__Görev Tanımı__: Okullarda ücretsiz yemek konulu metinden "Aynı zamanda MEB’in" ile "ortaya çıkarabilirsek mümkün." arasındaki bölümü, her iki ifade de dahil olmak üzere birebir çıkarın.

Sandığı bekleyecek değiliz!
İçine girdiğimiz süreç bir yandan da taleplerin en çok görünür olacağı, yan yana gelişlerin en kolay yaşanabileceği bir dönem olacak.

Dergimiz okullar açılmadan hemen önce çıkıyor. Belki de dergimiz elden ele dolaşırken, sizin elinize okullar çoktan açıldığında ulaşmış olacak. Gözlerimiz ise Milli Eğitim Bakanlığının, Türkiye’nin dört bir yanında çocuklara okullarda ücretsiz ve sağlıklı yemek verilmesi talebini yükselten kadınların çağrısına kulağını tıkayamadığı ve anaokullarına vereceğini söylediği ücretsiz yemek uygulamasında. Ekmek ve Gül olarak Eylül dergimizde yine bu sayfalardan tüm Türkiye’deki kadınlara, kadın derneklerine, veli derneklerine, sendikalara, velilere, okul aile birliklerine yapmıştık çağrımızı. Gelin bu talebi birlikte büyütelim dedik: Tüm devlet okullarında, eğitimin her kademesinde ayrımsız her çocuğa bir öğün ücretsiz ve sağlıklı yemek verilsin! Bu talepteki her bir kelime o kadar önemli ki…

“HER ÇOCUĞA” vurgusu, Okullarda 1 Öğün Ücretsiz ve Sağlıklı Yemek kampanyasının geniş kitlelerce sahiplenilmesinin ardından daha da üstüne basarak söylememiz gereken bir şey. Neden? Çünkü bu kampanyayı sürdüren kadınlar, belediyeleri de Bakanlıkları da sorumluluğa çağırınca, kimi belediyeler talebe “yanıt veriyormuş gibi” yaparak “ihtiyaç sahibi çocuklara” beslenme yardımı yapacaklarını açıkladı. Bir hak olarak talep edilen sağlıklı beslenmenin sosyal yardıma dönüşmesine, çocuklar arasında ayrımcılığın artırılmasına sebebiyet verecek uygulamalar açıkladılar.

Aynı zamanda MEB’in okulöncesi eğitim kurumlarına ücretsiz sağlayacağını söylediği yemeğin tüm eğitim kademelerinde tüm çocuklara sağlanması için mücadelenin bitmediğini, mücadelenin sonuç vermesinden motivasyon duyarak mücadelemizi büyütmemiz, çevremize yaymamız gerektiğini bize hatırlatıyor. İşyerimizde sendikamızla konuşup, çalışma arkadaşlarımızla buluşmalar planlamak, okul aile birliğini toplamak, velileri ve öğretmenleri yan yana getirmek, apartmanımızdaki komşularımızla bu mücadeleyi büyütmek için neler yapabileceğimizi tartışmak daha çok ihtiyaç. Çünkü hem yeni başlanan okulöncesi eğitime verilecek ücretsiz yemeğin niteliğinin korkulan gibi kötü olmaması, çocukların gelişimi için nitelikli ve sağlıklı olması, hem de her eğitim kademesinde bu uygulamanın başlaması ancak biz sesimizi yükseltirsek, ancak yan yana gelerek gücümüzün potansiyelini ortaya çıkarabilirsek mümkün.

__Kayıtlı Veriler__:
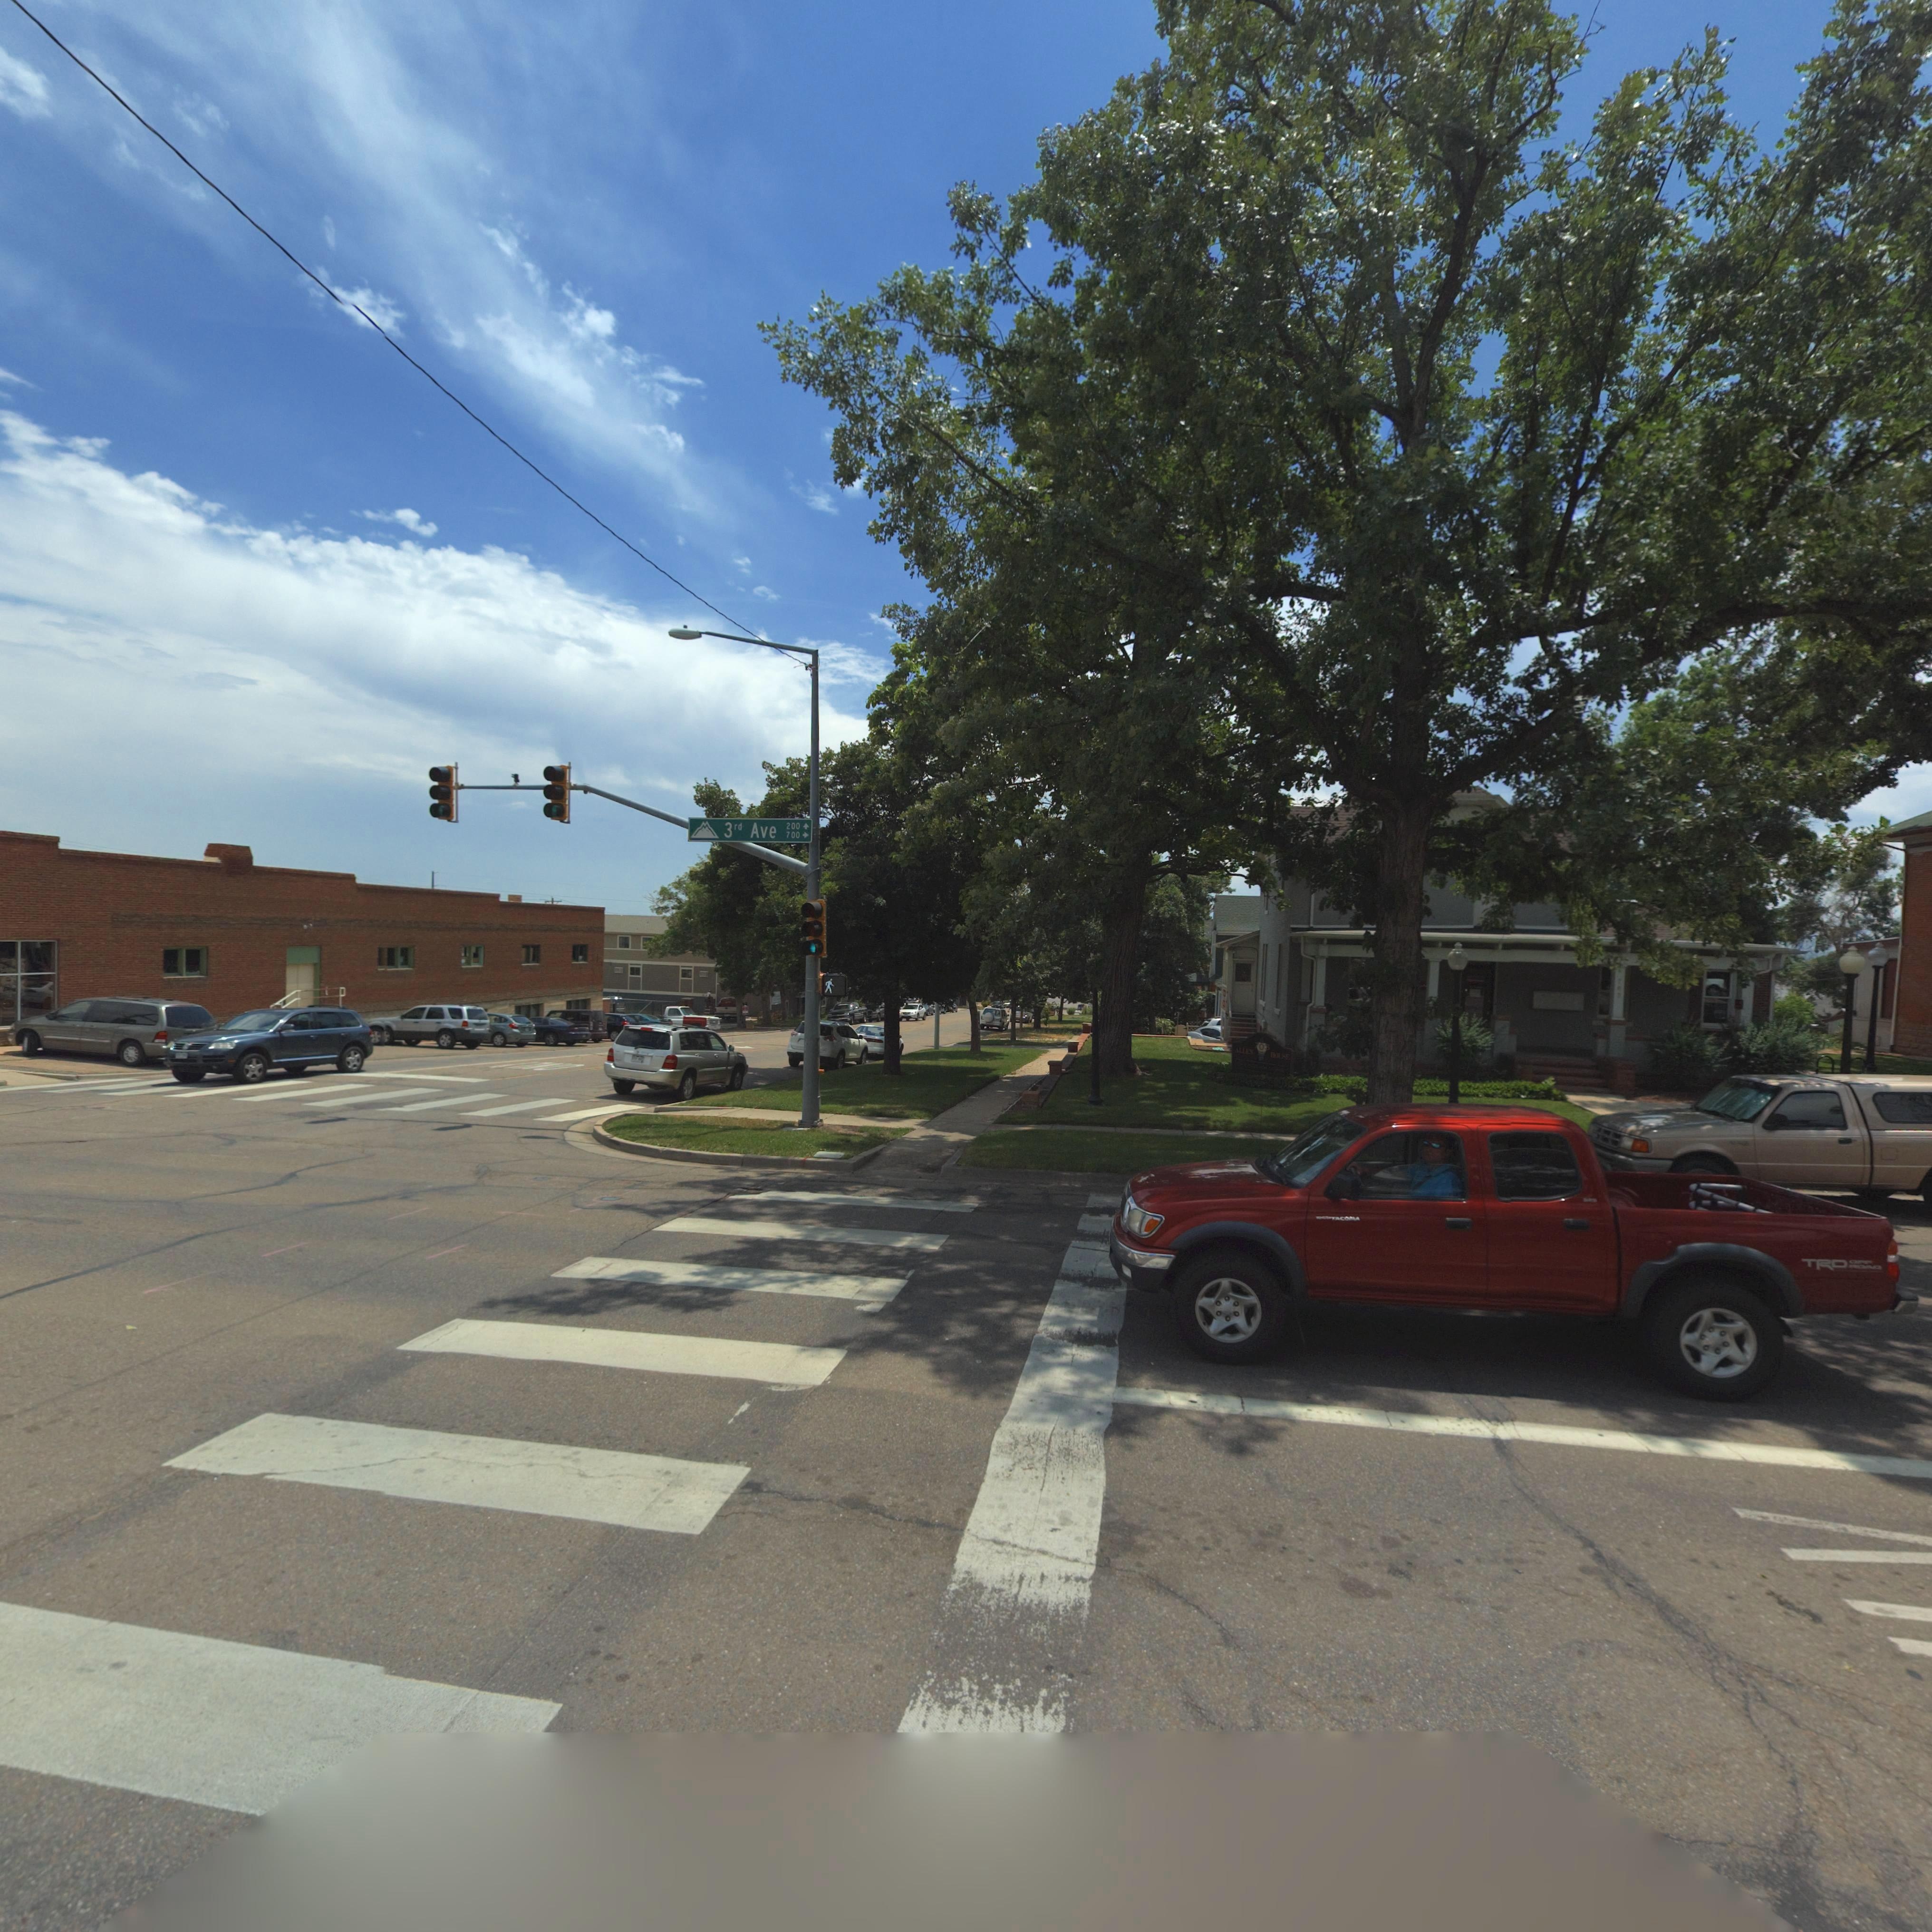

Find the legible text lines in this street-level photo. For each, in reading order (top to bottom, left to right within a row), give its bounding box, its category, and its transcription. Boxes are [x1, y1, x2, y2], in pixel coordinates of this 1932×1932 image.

[723, 821, 777, 839] StreetName: 3rd Ave
[786, 821, 800, 830] StreetNumberRange: 200
[785, 831, 810, 839] StreetNumberRange: 700->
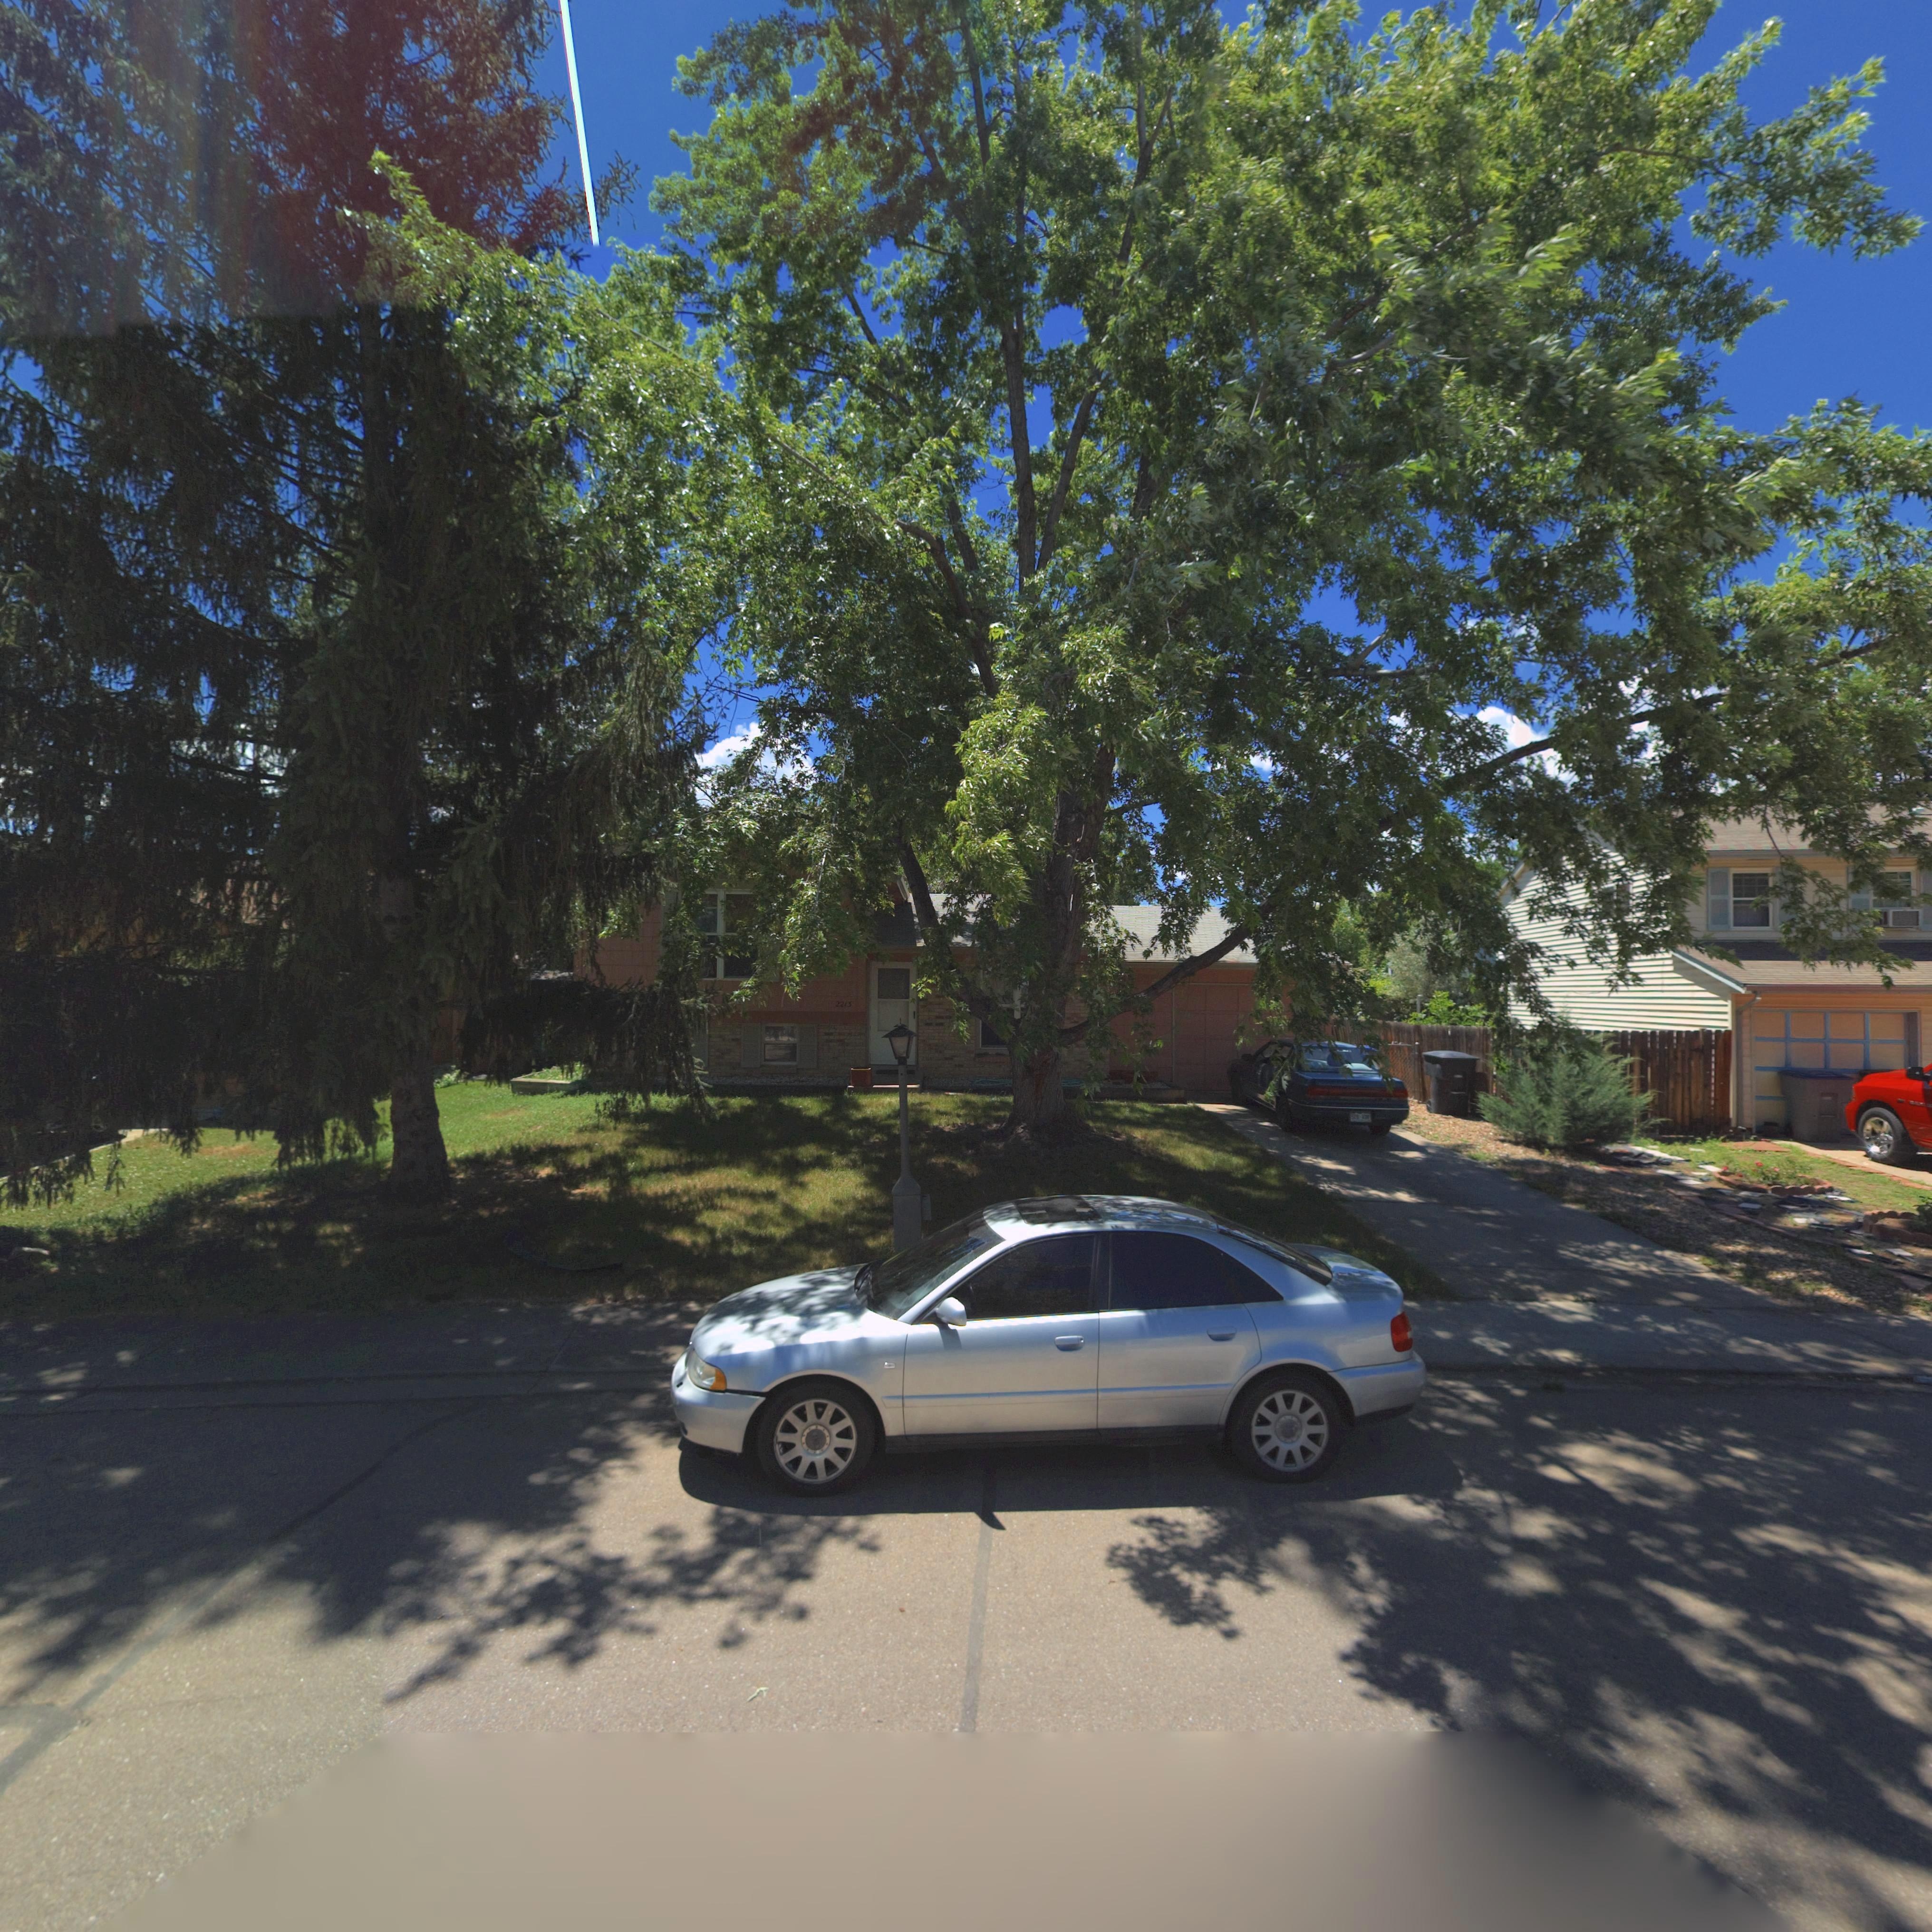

__Çözüm__:
Aynı zamanda MEB’in okulöncesi eğitim kurumlarına ücretsiz sağlayacağını söylediği yemeğin tüm eğitim kademelerinde tüm çocuklara sağlanması için mücadelenin bitmediğini, mücadelenin sonuç vermesinden motivasyon duyarak mücadelemizi büyütmemiz, çevremize yaymamız gerektiğini bize hatırlatıyor. İşyerimizde sendikamızla konuşup, çalışma arkadaşlarımızla buluşmalar planlamak, okul aile birliğini toplamak, velileri ve öğretmenleri yan yana getirmek, apartmanımızdaki komşularımızla bu mücadeleyi büyütmek için neler yapabileceğimizi tartışmak daha çok ihtiyaç. Çünkü hem yeni başlanan okulöncesi eğitime verilecek ücretsiz yemeğin niteliğinin korkulan gibi kötü olmaması, çocukların gelişimi için nitelikli ve sağlıklı olması, hem de her eğitim kademesinde bu uygulamanın başlaması ancak biz sesimizi yükseltirsek, ancak yan yana gelerek gücümüzün potansiyelini ortaya çıkarabilirsek mümkün.